Krisen wie die Corona-Pandemie werfen uns zurück auf das Wesentliche: Was ist existenziell? Was bleibt für uns bedeutsam? Und was nehmen wir daraus mit in die Zukunft – an Erkenntnis, Veränderung, Verbesserung?
Der Phönix aus der Asche ist eine bewährte Metapher für den Wandel und die Erneuerung. Wie ein Phönix aus der Asche können wir uns in der Pandemie jedoch noch nicht so ganz fühlen. Zu viele Tote hat es infolge der Virusinfektion weltweit gegeben und zu groß sind die Umbrüche wirtschaftlicher und persönlicher Art. Zu ungewiss ist auch die Dauer der Pandemie. Das sind die Fakten.

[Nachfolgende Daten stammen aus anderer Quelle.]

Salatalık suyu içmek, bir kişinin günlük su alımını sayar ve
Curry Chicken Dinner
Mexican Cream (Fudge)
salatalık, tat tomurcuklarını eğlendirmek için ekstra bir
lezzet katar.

Dennoch: Wir haben relativ bald Wege gefunden, wie wir mit dem Daheimbleiben und Maskentragen gesundheitssichernden Abstand bewahren. Gemeinsam haben wir „die Kurve flach gehalten“ und Krankenhäuser so weit entlastet, dass sie sich auf Corona-Patienten besser einrichten konnten. Wir haben uns auf unterschiedlichsten Ebenen zusammengetan, um kreative Lösungen für den Alltag zu finden – für Homeoffice und Webkonferenzen, Homeschooling, Einkaufen, Nachbarschaftshilfen, grenzüberschreitende COVID-19-Forschung und vieles mehr. Nicht alles gelang perfekt, doch vieles gelang erstaunlich gut. Nun richten wir uns ein im Leben mit dem Virus.
In alter griechischer Sprache bedeutete „krisís“ Entscheidung oder Bewertung, später auch Zuspitzung. Eine Krise ist eine Störung im System, weil bestimmte Kontrollmechanismen versagt haben. Ab jetzt muss einiges neu bewertet werden – es muss gelernt werden, in Alternativen zu denken und zu handeln.
Selbstverständlich ist die Zahl der weltweiten Todesfälle katastrophal und mit vielen Einzelschicksalen verbunden. Doch im Allgemeinen bedeutet Krise nicht zwangsläufig, dass alles zum Untergang verdammt und zum Scheitern verurteilt ist, wie viele „Krisenorakel“ gerade angstvoll verkünden. Was bedeutet es aber, Angst zu haben? Angst informiert uns nicht über die Gefahren in der Welt, sondern darüber, was jeder Einzelne von uns gelernt hat, für gefährlich zu halten. So ist es auch nicht zielführend, sich von den Befürchtungen anderer leiten zu lassen. Sinnvoller ist es, sich mit seinen – meist unbewussten – Ängsten aus der Vergangenheit zu beschäftigen, die in Krisensituationen reaktiviert werden können. Sie fühlen sich zwar „real“ an, sind aber biografisch getriggert. Darum ist der kompetente Umgang damit so wichtig: Woher kommt meine Angst? Was löst sie bei mir genau aus und warum hindert sie mich, ins Tun zu kommen?
Provoziert formuliert meine ich, dass Krisen viel Gutes haben und oft auch das Beste sind, was einem Menschen passieren kann. Sie legen frei, was wesentlich ist und was Priorität bekommen sollte. Sie bringen auch unerwartete Alternativen hervor. Sie lassen uns schneller lernen und reifen und bringen wertvolle Erkenntnisse: vielleicht, dass unser bisheriges „Schneller, höher, weiter“ zu Asche verfallen könnte. Vielleicht gilt in der Zukunft eher „Langsamer, bewusster, menschlicher“ – das wünsche ich mir!
Krisen passieren. Wer eine Krise als positiven Wendepunkt annimmt, wer auch seine Ängste annimmt und lernt, mit ihnen fürsorglich umzugehen, kann sich wie der Phönix erneuern und hat die Chance, seine Zukunft zu gestalten. Jetzt ist der perfekte Zeitpunkt, zu fragen: Was ist mir wirklich wichtig im Leben?